Sounds like your "strong" hand was on the throttle?
Quote:
"It is not a problem anymore after years of training, but I often wondered about the wisdom of having arguably the most important control on the "wrong" side of the captain (given the majority of us are right-handed)."
You raise an interesting point. For me, from conversion on the A320, the vast majority of flights were from the L/H seat, and I'm right-handed. My occasional handling sectors in the R/H seat usually started with a tendency to over-rotate on take-off! You don't need a strong hand for the sidestick, but it has to be reasonably dexterous (sorry if that's oxymoronic). Most of us droitiers seem to be able to create and send (cellphone) text messages with our left thumbs...

PJ2, quote:
"...the experience I've had in heavy turbulence is that, even when the elbow and lower arm are planted firmly on the armrest and the sidestick is moved only through the wrist or more likely through just the fingers, it is difficult to not "stir the pot" or more importantly to achieve consistent, steady inputs in one direction, (subtle or large inputs).

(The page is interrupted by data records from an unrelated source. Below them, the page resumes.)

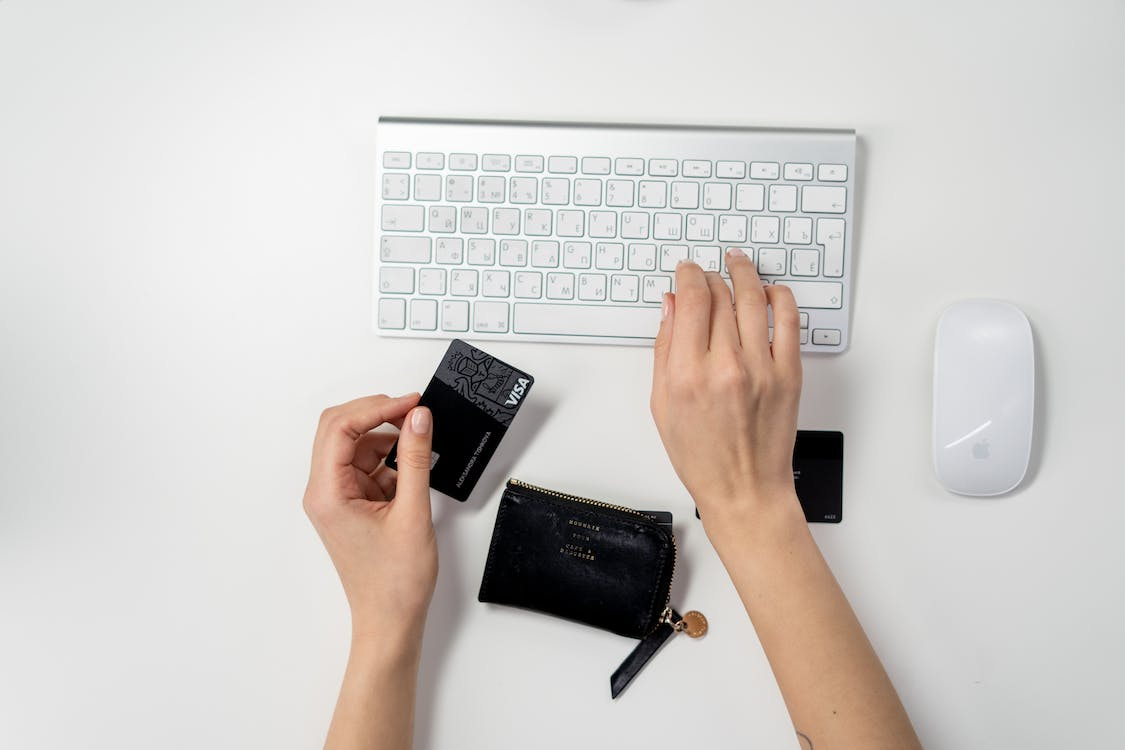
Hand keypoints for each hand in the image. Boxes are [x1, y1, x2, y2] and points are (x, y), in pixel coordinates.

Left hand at [303, 393, 437, 647]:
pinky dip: (389, 459)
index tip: (411, 403)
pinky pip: (366, 465)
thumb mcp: (413, 511)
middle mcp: (324, 492)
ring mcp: (336, 497)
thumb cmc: (394, 582)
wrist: (390, 620)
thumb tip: (419, 418)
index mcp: (327, 493)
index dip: (377, 407)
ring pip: (354, 445)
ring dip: (385, 438)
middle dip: (376, 414)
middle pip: (340, 429)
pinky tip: (412, 467)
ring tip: (419, 442)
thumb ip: (415, 458)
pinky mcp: (351, 503)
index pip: (341, 428)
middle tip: (413, 411)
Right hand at [650, 250, 802, 537]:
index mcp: (687, 374)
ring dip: (744, 273)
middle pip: (721, 296)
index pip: (691, 300)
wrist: (745, 490)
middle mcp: (725, 366)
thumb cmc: (702, 457)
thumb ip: (664, 350)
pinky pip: (789, 321)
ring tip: (738, 264)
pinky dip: (780, 297)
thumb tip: (670, 307)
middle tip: (707, 273)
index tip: (686, 271)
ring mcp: (762, 368)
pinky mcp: (789, 375)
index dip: (688, 276)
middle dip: (711, 276)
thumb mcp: (663, 405)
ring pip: (754, 299)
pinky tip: (770, 291)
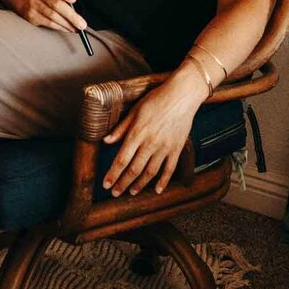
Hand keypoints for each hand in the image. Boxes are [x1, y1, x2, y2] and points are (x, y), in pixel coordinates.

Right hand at [19, 0, 86, 33]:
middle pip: (55, 4)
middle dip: (71, 16)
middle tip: (81, 24)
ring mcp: (32, 5)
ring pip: (52, 16)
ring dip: (66, 24)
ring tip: (76, 28)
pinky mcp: (31, 16)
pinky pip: (48, 23)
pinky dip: (59, 27)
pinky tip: (67, 29)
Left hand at [102, 74, 203, 196]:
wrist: (182, 95)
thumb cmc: (156, 99)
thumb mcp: (135, 110)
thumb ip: (121, 128)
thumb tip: (106, 141)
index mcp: (137, 133)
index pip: (122, 159)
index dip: (113, 174)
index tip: (106, 184)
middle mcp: (150, 143)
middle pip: (134, 169)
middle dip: (122, 183)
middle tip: (114, 193)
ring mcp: (165, 147)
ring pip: (150, 172)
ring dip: (140, 185)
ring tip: (131, 192)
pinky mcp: (177, 148)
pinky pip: (169, 169)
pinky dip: (163, 181)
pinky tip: (157, 190)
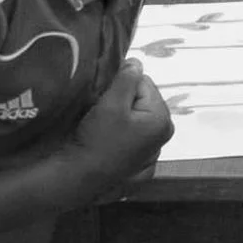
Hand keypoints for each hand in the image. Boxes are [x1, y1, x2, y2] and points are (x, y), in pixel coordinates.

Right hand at [70, 60, 172, 188]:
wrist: (78, 179)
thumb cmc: (97, 140)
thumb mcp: (111, 103)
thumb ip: (127, 78)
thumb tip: (136, 63)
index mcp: (163, 120)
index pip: (144, 84)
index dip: (122, 86)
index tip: (105, 98)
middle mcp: (163, 137)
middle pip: (142, 102)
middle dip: (123, 101)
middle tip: (102, 113)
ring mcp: (152, 154)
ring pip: (136, 120)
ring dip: (121, 118)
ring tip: (102, 128)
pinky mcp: (139, 167)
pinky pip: (132, 139)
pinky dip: (121, 136)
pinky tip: (107, 143)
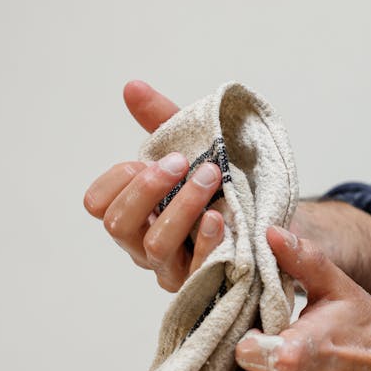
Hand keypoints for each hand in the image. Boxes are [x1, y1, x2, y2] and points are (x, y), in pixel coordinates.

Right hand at [83, 80, 224, 290]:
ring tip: (209, 178)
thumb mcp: (195, 147)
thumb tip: (132, 87)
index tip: (143, 158)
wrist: (273, 220)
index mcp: (135, 213)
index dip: (115, 180)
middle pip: (118, 224)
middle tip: (181, 162)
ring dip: (180, 207)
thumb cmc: (224, 186)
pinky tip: (219, 218)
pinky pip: (196, 270)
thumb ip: (163, 120)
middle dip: (147, 188)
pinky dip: (206, 242)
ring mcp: (173, 268)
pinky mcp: (205, 283)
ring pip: (155, 245)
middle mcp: (144, 245)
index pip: (97, 203)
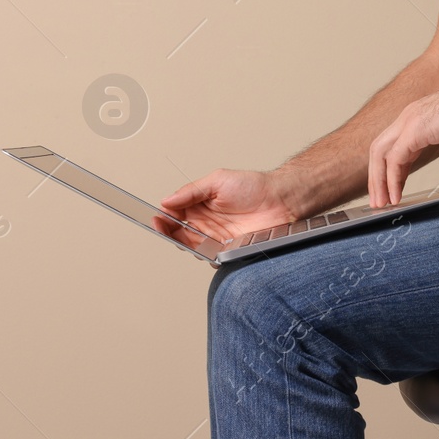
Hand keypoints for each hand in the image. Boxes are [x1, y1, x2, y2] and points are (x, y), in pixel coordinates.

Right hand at [158, 168, 298, 246]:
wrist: (280, 200)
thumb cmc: (253, 186)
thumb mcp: (218, 180)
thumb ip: (192, 191)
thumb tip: (167, 200)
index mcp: (200, 204)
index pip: (174, 214)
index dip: (164, 218)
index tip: (157, 219)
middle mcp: (206, 223)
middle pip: (179, 233)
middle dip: (169, 233)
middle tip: (165, 230)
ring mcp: (217, 238)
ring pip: (192, 247)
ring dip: (186, 245)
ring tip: (184, 238)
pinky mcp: (229, 251)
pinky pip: (211, 258)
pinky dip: (206, 256)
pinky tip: (205, 250)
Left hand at [367, 73, 438, 207]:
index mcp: (418, 120)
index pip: (393, 149)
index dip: (389, 173)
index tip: (390, 192)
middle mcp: (409, 119)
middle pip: (379, 151)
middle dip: (377, 178)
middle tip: (379, 202)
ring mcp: (409, 122)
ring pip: (380, 154)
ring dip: (378, 181)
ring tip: (382, 203)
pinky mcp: (414, 130)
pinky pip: (394, 159)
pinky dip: (392, 180)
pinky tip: (396, 196)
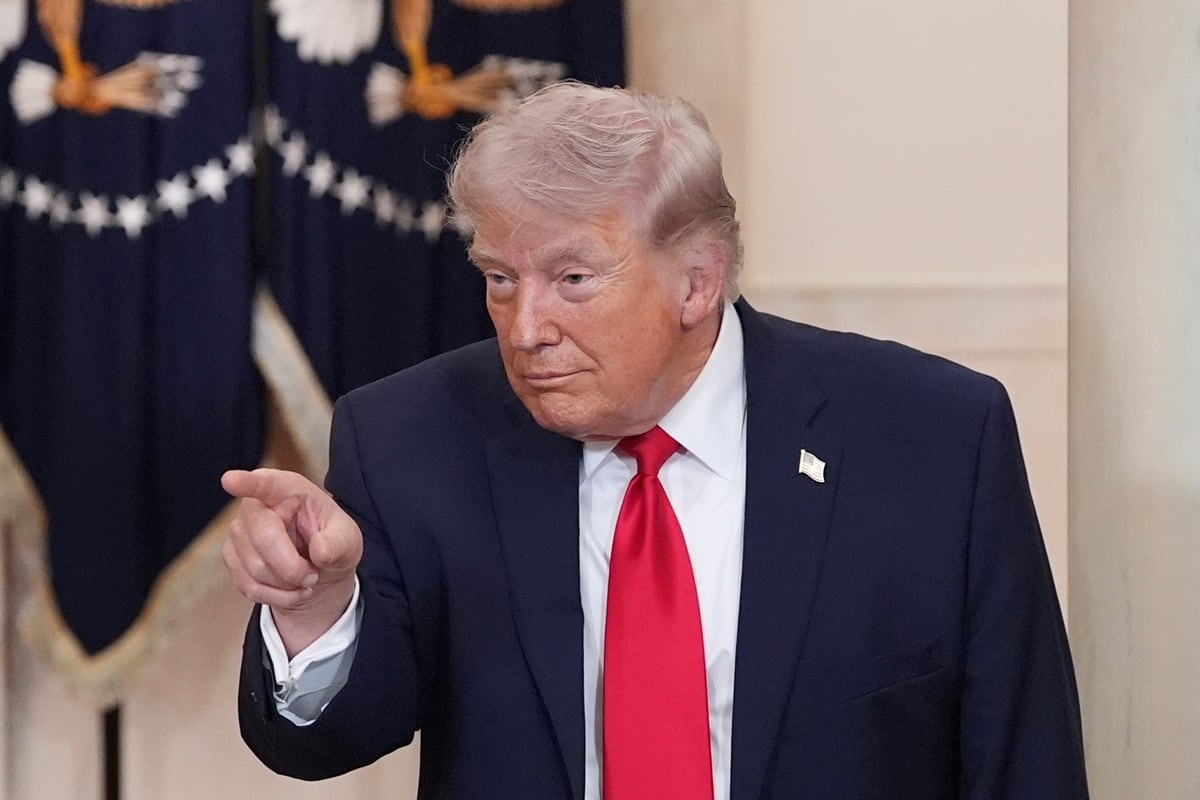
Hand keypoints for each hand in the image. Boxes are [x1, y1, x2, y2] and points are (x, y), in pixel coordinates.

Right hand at [221, 468, 362, 655]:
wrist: (319, 571)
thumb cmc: (332, 543)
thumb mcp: (347, 540)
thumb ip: (338, 543)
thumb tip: (320, 550)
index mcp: (288, 490)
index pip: (266, 484)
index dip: (247, 483)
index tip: (231, 480)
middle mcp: (257, 506)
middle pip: (263, 538)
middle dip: (292, 567)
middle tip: (313, 575)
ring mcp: (239, 531)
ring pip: (255, 568)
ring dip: (286, 584)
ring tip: (304, 578)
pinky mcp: (231, 556)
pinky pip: (249, 585)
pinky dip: (276, 596)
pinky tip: (291, 590)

The inertia of the arm/hand responds as one would expect in heavy turbulence, and if the stick is gripped firmly instead of being ridden loosely, (while trying to achieve steady inputs in one general direction), the stick inputs will follow the movements of the hand/arm."
My post with the above link was "in the pipeline" when you posted the above. Notwithstanding my contention (see the link) that the fingers/thumb should not be touching the stick except when a movement is required, your point is particularly relevant for the AF447 case, where stick displacements lasting for many seconds are likely to have been necessary.
In normal operations, I guess the longest-time stick displacements are on rotation and flare. These can include roll inputs in turbulence, if a wing-drop persists, or in ground-mode (crosswind). In the simulator, we used to practise the entry to an emergency descent without AP normally involving roll as well as pitch. However, it was soon decided that, being such a good AP, the exercise would be more realistic and productive with the AP engaged.
So long-term pitch commands, coupled with brief roll demands, are not often practised. And, as you imply, the combination of the two is something not as easy as when you have the stick between your legs, or in the case of a conventional control-wheel/column. Turbulence would exacerbate the difficulty, as you suggest.

Discussing the above reminds me of the matter of whether, in ALT2 Law (pitch-alternate with roll-direct), the A330 still provides bank-angle pitch-compensation (including the case of a descending turn).